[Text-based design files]
[Start of section]

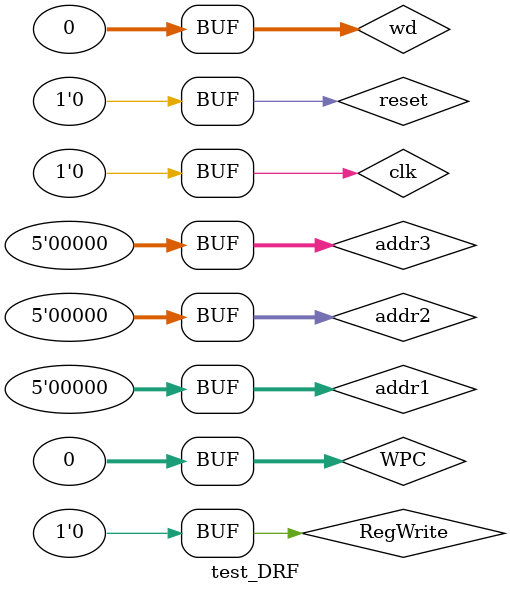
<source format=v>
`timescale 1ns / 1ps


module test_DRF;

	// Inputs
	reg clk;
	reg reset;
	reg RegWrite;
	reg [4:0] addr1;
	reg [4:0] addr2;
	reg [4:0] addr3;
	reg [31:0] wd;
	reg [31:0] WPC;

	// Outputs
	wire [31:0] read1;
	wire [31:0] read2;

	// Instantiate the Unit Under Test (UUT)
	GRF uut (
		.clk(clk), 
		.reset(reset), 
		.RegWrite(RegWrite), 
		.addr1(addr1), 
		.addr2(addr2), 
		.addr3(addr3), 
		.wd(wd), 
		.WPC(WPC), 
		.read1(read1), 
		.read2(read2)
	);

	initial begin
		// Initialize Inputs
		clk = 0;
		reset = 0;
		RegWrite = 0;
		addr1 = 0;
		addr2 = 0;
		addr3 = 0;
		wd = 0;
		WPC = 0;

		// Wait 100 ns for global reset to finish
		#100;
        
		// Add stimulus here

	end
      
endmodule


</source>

[End of section]

*About this task*
Give back all of the data exactly, but not the pictures.

*Output for this task*
<source format=v>
`timescale 1ns / 1ps


module test_DRF;

	// Inputs
	reg clk;
	reg reset;
	reg RegWrite;
	reg [4:0] addr1;
	reg [4:0] addr2;
	reg [4:0] addr3;
	reg [31:0] wd;
	reg [31:0] WPC;

	// Outputs
	wire [31:0] read1;
	wire [31:0] read2;

	// Instantiate the Unit Under Test (UUT)
	GRF uut (
		.clk(clk), 
		.reset(reset), 
		.RegWrite(RegWrite), 
		.addr1(addr1), 
		.addr2(addr2), 
		.addr3(addr3), 
		.wd(wd), 
		.WPC(WPC), 
		.read1(read1), 
		.read2(read2)
	);

	initial begin
		// Initialize Inputs
		clk = 0;
		reset = 0;
		RegWrite = 0;
		addr1 = 0;
		addr2 = 0;
		addr3 = 0;
		wd = 0;
		WPC = 0;

		// Wait 100 ns for global reset to finish
		#100;
        
		// Add stimulus here

	end
      
endmodule


</source>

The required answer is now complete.